Hal itu disampaikan Ketua FPRMI Wilayah Aceh, Muhammad Saleh saat audiensi dengan Plt. Sekda Aceh, Taufik di Kantor Gubernur, Rabu (2/9/2026).
Saleh membeberkan data Digital Report Juli 2026. Dari 1500 laporan ke Dewan Pers, 90 persen di antaranya terkait pemberitaan yang tidak berimbang.
“Ini anomali. Di satu sisi kita dituntut menjaga kode etik, di sisi lain dituntut viralitas. Akibatnya kepercayaan masyarakat ke media menurun,” ujar Saleh.
Ia merinci 5 tantangan besar media saat ini: Banjir hoax, laporan Dewan Pers, persaingan dengan influencer, perubahan algoritma YouTube, TikTok, Instagram, hingga tekanan ekonomi akibat AI.
“Perubahan algoritma bisa membuat berita yang tadinya banyak dilihat, tiba-tiba hilang jangkauannya. Ini tekanan besar bagi industri media,” katanya.
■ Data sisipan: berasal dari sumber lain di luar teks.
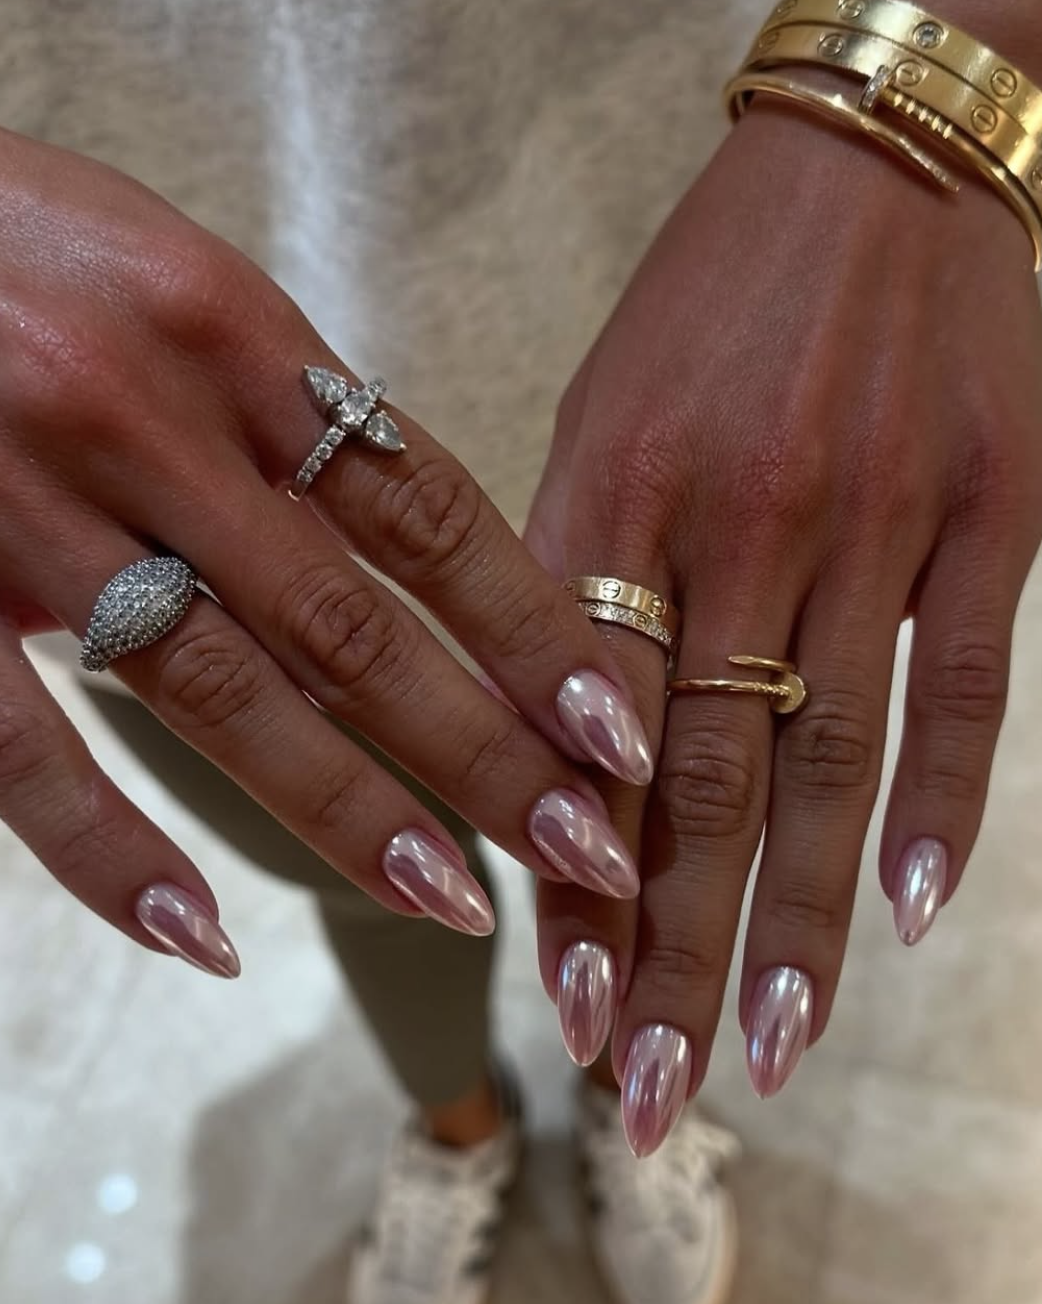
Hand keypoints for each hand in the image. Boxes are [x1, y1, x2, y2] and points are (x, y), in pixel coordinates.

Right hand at [0, 127, 652, 971]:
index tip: (613, 731)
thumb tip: (378, 552)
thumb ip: (278, 419)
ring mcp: (30, 504)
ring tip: (448, 902)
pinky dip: (110, 848)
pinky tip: (199, 932)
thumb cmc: (26, 240)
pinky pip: (24, 744)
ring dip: (347, 811)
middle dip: (483, 752)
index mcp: (237, 335)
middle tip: (581, 850)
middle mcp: (150, 421)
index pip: (431, 514)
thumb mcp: (182, 288)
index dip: (534, 633)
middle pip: (354, 625)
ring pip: (219, 691)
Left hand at [529, 99, 1041, 1148]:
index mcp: (611, 490)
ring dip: (793, 921)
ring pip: (824, 758)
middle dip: (672, 950)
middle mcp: (733, 518)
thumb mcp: (602, 411)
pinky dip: (937, 807)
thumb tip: (566, 749)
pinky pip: (962, 681)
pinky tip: (904, 918)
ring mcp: (869, 517)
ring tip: (768, 1051)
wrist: (870, 163)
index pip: (580, 728)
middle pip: (698, 777)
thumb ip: (580, 575)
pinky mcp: (987, 509)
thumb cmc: (712, 303)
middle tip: (652, 1089)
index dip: (574, 876)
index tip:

Untuk merespons itu, FPRMI Aceh akan menggelar pelantikan pengurus 9 Oktober 2026 dan diskusi “Potensi Jerat Pidana Dalam Produk Jurnalistik” pada 10 Oktober di Banda Aceh. Pematerinya dari PP FPRMI, Dewan Pers dan akademisi.
Saleh berharap Pemerintah Aceh mendukung agenda tersebut.
Menanggapi hal itu, Plt. Sekda Taufik menyatakan dukungan. Ia meminta media menjadi mitra pemerintah dalam menyampaikan informasi pembangunan yang akurat dan berimbang.
“Kami mendukung kegiatan yang baik. Yang penting bagaimana kita saling mendukung untuk menyampaikan informasi yang bertanggung jawab kepada masyarakat,” kata Taufik.
FPRMI sendiri dibentuk 17 Juli 2023 dengan tujuan mengawal profesionalisme jurnalisme di era digital dan mewujudkan ekosistem pers yang sehat.